### Verilen Metin

────────────────────────────────────────

Tura Türk
HV
18 EKİM Cumartesi 04:19

Kötülüğün Gölgesinde İnsan: Kimse Kendi İsteğiyle Kötü Değildir

İnsan hayatında bazen tek bir kişi, tek bir söz ya da tek bir dokunuş yön değiştirir. İçindeki karanlığı aydınlatacak küçük bir kibrit yeterlidir. Bu nedenle iyilik, büyük kampanyalarla değil; küçük ama anlamlı davranışlarla yayılır.

Yaşam
Kötülüğün Gölgesinde İnsan: Kimse Kendi İsteğiyle Kötü Değildir

Kötülük Gerçekten Seçim mi?

Bir gün sokakta yürürken, size çarpan birini düşünün. Bir anlık öfke, “Ne kaba insan!” düşüncesiyle içinizi sarabilir. Belki de haklısınız. Ama o kişinin, az önce işini kaybettiğini, sevdiği birini toprağa verdiğini ya da aç olduğunu bilseydiniz, ona yine aynı gözle bakar mıydınız?

İşte tam da burada başlıyor insan ruhunun karanlık tarafına dair büyük bir soru: Bir insan gerçekten kötü olabilir mi? Daha doğrusu, bir insan kötü olmayı bilerek ve isteyerek mi seçer? Ünlü psikiyatrist Carl Jung, insan doğasının “gölge” tarafına dikkat çekerken, aslında her birimizin içinde kötülüğe dair tohumların bulunduğunu ama bu tohumların filizlenmesini çevresel, duygusal ve toplumsal etkenlerin belirlediğini savunuyordu. Kötülüğe doğan değil, kötülüğe zorlanan bir varlık olduğumuz fikri, modern psikolojiyle de örtüşüyor.

Kötülüğün Arka Bahçesi: Travmalar, Yoksunluklar, Yalnızlık

Çocukluğunu yoksulluk, sevgisizlik ya da şiddetle geçirmiş birini düşünün. Bu kişi büyüdüğünde insanlara güvenmeyi öğrenebilir mi? Hayatını hep bir mücadele içinde geçirmiş, sevilmeyi öğrenememiş bir insan başkalarını sevebilir mi? Belki de yapabileceği tek şey, hayatta kalmak adına sertleşmek, duvarlar örmek ve bazen zarar vermek olur.

Birçok suçlunun geçmişine bakıldığında, çocukluklarında istismar, ihmal, aşırı disiplin ya da aşırı özgürlük gibi uç deneyimlere maruz kaldıkları görülür. Yani “kötü” dediğimiz insanların bir kısmı, aslında yaralı çocuklardır. Kötülük, çoğu zaman sevgi eksikliğinin, güvensizliğin ve değersizlik hissinin bağıran bir dışavurumudur.

Burada sorulması gereken şu: “Kötü” dediğimiz insanlar, başka bir ihtimale sahip olsaydı, hala aynı yolu seçerler miydi?

Toplumsal Kurgular: Suçlu Kim, Sistem mi?

────────────────────────────────────────

### Veri Kesiti
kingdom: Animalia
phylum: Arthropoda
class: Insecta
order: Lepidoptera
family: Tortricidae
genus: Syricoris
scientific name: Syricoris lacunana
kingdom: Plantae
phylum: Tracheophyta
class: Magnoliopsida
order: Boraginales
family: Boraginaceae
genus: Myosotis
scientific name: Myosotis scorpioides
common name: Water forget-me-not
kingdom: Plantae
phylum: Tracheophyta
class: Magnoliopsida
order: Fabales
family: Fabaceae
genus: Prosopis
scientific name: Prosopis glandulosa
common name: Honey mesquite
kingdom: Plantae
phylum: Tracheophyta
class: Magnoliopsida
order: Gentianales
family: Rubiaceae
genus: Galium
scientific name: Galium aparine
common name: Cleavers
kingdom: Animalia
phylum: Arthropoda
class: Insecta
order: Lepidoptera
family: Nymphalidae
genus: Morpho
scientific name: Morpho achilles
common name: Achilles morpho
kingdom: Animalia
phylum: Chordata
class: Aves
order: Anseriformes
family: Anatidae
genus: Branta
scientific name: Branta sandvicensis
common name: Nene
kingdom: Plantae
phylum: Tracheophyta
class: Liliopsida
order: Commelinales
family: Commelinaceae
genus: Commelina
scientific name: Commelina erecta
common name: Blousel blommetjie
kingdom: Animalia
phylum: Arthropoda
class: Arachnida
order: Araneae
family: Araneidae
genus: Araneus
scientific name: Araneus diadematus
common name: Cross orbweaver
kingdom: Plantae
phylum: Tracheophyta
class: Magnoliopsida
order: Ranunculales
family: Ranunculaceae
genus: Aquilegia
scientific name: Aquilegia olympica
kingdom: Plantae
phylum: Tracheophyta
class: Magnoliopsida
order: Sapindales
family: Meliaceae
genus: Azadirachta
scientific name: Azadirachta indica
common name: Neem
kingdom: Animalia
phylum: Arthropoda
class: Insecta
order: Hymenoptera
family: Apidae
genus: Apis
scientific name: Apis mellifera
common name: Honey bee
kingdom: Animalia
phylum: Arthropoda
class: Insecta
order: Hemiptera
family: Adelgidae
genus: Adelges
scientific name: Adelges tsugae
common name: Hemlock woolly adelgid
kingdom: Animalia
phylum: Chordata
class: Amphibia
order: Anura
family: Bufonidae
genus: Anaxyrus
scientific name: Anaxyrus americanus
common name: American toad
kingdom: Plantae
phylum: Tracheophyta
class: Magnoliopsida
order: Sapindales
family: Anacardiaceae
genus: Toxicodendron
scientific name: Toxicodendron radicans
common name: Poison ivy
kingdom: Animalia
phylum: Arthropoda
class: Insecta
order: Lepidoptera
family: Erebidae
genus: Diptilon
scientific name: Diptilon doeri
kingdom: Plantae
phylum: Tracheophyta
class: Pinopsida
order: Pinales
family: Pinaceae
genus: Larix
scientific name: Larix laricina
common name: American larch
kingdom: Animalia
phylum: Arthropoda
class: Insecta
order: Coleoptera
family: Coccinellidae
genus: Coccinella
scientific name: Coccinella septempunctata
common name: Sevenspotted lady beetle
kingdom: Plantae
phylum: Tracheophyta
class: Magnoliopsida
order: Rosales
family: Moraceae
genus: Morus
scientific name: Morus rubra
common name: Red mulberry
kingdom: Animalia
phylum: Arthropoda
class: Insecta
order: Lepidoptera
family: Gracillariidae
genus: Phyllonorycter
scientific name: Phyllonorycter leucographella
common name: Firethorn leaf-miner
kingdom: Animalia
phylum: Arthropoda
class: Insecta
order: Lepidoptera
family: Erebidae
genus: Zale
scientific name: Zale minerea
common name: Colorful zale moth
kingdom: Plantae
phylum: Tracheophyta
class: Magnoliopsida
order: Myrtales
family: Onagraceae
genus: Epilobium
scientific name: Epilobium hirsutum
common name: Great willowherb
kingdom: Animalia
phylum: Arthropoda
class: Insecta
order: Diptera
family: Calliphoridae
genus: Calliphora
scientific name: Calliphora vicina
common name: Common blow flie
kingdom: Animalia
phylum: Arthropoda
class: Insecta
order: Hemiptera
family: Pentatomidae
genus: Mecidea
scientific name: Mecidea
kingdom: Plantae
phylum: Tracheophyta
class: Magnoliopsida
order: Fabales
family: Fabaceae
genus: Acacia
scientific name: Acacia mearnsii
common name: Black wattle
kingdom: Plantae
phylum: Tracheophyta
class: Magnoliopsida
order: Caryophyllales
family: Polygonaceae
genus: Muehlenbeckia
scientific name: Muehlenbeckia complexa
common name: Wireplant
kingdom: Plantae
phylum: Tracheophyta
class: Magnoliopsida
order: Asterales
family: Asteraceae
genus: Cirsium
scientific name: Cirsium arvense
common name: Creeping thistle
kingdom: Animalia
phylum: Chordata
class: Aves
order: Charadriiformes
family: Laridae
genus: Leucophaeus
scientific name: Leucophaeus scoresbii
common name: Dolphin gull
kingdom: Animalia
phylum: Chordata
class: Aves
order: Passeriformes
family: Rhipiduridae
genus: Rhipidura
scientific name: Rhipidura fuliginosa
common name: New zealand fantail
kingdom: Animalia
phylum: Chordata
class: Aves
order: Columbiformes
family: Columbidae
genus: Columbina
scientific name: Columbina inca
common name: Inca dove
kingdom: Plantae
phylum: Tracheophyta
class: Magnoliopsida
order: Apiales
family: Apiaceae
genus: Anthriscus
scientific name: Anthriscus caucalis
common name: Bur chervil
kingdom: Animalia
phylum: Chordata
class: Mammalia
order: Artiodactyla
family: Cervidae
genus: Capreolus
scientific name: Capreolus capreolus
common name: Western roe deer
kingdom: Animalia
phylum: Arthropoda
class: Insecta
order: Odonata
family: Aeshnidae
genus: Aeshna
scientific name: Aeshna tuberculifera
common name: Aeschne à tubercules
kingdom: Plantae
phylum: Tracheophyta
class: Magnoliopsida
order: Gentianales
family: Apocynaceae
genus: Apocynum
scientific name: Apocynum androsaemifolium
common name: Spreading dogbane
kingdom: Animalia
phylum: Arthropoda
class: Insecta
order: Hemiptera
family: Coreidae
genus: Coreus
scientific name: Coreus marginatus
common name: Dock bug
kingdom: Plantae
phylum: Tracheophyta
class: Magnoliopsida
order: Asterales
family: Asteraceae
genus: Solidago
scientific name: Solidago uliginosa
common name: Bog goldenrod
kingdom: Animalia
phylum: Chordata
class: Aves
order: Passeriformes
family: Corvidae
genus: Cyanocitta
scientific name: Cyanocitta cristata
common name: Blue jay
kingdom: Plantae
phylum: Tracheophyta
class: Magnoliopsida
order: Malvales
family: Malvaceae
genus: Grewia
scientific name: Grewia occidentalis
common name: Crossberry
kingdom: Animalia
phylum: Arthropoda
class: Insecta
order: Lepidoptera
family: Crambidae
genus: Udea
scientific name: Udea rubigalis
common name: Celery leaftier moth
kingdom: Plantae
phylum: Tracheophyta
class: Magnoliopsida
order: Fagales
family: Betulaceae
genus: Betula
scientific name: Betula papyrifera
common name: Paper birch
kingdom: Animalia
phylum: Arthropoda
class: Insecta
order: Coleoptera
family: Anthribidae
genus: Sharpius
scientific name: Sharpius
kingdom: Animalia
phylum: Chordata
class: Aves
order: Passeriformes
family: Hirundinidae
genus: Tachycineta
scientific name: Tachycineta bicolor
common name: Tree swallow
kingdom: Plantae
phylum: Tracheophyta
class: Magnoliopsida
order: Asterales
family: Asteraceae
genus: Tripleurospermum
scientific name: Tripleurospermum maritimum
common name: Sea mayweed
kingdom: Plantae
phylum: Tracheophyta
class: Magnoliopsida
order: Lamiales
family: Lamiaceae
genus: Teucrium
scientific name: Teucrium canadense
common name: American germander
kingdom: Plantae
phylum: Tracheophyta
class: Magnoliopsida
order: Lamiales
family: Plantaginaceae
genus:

────────────────────────────────────────

### Görev Ayrıntıları
Kötülük üzerine metne göre Carl Jung, içimizdeki kötülük tohumlarının filizlenmesini hangi etkenlerin belirlediğini savunuyordu? Satırlar, metinden bağımsız ayrı bir malzemedir.

### Görev Yanıtı
Çevresel, duygusal ve toplumsal etkenlerin.